**Written task:**
Pick out and copy every line of the data below that contains the word "Please". Case counts, so match capital and small letters exactly.

**Task data:**
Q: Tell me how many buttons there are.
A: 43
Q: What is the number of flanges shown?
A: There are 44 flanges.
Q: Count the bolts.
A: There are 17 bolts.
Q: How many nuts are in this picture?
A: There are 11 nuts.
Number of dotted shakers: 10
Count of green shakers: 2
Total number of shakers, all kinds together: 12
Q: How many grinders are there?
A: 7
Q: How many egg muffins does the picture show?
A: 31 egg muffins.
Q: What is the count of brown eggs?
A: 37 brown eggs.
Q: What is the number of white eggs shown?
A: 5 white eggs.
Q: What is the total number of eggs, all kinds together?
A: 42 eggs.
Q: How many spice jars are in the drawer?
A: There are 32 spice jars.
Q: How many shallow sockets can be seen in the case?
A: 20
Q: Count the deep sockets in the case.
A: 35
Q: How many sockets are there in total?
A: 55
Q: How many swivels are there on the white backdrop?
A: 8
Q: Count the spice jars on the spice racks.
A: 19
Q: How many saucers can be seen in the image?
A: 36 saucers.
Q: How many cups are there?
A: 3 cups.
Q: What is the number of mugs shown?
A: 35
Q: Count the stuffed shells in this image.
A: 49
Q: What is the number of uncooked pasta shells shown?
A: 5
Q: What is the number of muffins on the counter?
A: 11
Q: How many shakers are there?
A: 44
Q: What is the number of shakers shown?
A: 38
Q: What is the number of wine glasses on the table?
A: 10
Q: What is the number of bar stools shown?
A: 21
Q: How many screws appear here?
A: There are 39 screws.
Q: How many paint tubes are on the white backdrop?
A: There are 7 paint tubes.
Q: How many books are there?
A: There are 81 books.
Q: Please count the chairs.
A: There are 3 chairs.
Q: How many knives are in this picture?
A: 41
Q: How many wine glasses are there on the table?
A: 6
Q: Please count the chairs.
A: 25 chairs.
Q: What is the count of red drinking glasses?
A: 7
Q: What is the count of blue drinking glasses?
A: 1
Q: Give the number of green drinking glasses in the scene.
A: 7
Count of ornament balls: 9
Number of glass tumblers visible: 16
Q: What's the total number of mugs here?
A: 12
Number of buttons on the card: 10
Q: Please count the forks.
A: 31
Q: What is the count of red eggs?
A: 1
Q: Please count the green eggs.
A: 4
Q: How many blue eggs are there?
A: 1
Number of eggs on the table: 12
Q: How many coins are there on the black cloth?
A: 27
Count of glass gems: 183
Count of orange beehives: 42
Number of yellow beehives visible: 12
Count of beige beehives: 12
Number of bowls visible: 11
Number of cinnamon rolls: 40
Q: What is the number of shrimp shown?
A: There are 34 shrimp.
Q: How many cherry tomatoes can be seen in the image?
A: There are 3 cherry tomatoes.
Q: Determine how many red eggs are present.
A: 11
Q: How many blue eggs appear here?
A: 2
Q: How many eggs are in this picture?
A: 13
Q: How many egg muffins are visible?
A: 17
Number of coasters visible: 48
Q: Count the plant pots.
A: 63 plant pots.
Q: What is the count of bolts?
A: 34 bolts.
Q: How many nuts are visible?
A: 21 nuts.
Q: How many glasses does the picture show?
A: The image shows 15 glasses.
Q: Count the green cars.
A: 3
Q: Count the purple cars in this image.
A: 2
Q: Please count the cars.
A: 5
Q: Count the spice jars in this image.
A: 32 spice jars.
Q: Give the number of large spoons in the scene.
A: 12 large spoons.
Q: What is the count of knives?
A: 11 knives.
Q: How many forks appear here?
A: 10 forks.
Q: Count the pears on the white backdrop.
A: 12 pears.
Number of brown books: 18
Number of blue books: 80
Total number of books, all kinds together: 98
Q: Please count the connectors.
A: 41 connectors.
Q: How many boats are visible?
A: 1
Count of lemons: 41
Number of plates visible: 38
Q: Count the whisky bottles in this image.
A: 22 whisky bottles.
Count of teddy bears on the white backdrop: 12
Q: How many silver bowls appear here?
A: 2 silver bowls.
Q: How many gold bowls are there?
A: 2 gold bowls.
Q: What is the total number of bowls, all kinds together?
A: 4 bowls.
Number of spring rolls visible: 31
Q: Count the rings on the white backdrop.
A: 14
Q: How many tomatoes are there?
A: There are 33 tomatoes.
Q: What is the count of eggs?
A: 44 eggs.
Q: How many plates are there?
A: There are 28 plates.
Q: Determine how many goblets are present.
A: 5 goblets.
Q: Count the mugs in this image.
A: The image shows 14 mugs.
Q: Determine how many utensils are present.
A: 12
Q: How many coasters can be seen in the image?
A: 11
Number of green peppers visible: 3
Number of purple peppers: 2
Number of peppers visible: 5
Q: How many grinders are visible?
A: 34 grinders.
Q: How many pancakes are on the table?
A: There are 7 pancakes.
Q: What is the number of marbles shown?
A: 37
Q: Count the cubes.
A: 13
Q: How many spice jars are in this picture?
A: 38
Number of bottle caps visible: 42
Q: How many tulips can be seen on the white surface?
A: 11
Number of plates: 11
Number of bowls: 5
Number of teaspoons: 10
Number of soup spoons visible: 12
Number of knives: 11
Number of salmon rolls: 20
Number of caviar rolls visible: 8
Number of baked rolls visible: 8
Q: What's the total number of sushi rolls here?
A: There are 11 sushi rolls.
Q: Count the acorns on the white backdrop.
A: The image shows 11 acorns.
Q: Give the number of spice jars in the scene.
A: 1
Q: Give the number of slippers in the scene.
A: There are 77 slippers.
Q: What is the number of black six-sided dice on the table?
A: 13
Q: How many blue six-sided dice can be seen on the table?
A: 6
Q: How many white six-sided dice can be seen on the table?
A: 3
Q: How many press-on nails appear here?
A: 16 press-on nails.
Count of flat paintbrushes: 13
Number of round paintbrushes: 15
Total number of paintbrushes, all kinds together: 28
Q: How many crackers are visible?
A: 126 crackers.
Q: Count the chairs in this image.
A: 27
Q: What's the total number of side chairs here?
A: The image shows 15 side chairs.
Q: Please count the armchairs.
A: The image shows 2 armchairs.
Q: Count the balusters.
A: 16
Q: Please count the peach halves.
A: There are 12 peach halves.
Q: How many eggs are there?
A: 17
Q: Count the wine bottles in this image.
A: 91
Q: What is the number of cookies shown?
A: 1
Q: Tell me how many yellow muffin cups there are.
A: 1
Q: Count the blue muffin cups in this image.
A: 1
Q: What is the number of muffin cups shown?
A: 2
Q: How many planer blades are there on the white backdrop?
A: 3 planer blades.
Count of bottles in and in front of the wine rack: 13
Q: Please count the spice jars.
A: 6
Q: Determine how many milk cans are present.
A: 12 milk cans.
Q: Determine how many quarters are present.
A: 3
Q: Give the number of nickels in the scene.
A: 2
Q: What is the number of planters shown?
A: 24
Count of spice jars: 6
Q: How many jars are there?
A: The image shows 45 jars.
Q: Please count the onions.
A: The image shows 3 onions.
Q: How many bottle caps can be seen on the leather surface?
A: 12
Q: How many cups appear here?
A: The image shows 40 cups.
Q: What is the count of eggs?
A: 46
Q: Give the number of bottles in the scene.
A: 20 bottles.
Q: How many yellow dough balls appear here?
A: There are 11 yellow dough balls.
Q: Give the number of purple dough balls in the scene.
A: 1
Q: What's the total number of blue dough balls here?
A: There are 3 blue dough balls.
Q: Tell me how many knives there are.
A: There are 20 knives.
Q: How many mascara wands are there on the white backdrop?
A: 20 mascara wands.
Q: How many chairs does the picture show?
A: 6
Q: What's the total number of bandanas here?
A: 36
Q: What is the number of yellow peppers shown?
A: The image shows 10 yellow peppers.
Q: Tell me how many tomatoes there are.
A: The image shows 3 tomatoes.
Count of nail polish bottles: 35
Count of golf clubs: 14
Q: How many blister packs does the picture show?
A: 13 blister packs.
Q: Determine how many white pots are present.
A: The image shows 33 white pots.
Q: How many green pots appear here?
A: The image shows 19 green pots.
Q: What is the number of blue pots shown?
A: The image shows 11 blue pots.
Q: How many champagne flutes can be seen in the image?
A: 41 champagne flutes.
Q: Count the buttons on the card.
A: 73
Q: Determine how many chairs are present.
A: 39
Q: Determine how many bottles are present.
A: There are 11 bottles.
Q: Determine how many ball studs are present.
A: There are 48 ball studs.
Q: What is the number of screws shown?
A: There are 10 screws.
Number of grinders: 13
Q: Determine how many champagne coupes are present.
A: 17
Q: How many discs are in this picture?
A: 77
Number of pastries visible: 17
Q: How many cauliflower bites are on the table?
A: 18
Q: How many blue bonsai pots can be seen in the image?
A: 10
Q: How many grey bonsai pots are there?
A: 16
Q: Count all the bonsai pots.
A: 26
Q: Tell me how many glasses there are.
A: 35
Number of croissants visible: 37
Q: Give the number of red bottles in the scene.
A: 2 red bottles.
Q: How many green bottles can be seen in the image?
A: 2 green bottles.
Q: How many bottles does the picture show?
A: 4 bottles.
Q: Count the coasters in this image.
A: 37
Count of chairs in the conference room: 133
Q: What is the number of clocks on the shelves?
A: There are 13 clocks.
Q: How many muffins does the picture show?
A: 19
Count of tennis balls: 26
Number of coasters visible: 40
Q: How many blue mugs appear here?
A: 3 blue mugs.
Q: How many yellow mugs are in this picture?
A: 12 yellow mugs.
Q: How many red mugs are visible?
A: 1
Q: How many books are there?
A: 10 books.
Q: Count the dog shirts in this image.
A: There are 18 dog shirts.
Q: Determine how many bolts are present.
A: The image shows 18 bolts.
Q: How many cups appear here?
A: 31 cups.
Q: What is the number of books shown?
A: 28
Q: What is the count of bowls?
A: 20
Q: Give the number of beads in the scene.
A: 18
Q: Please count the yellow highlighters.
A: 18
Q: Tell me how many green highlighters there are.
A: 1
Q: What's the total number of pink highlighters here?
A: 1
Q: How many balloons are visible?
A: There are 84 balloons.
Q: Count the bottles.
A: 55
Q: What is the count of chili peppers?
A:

**Written response:**
Q: Please count the chairs.
Q: Please count the chairs.
Q: Please count the forks.
Q: Please count the green eggs.
Q: Please count the cars.
Q: Please count the connectors.
Q: Please count the armchairs.
Q: Please count the peach halves.
Q: Please count the spice jars.
Q: Please count the onions.
Q: Please count the yellow highlighters.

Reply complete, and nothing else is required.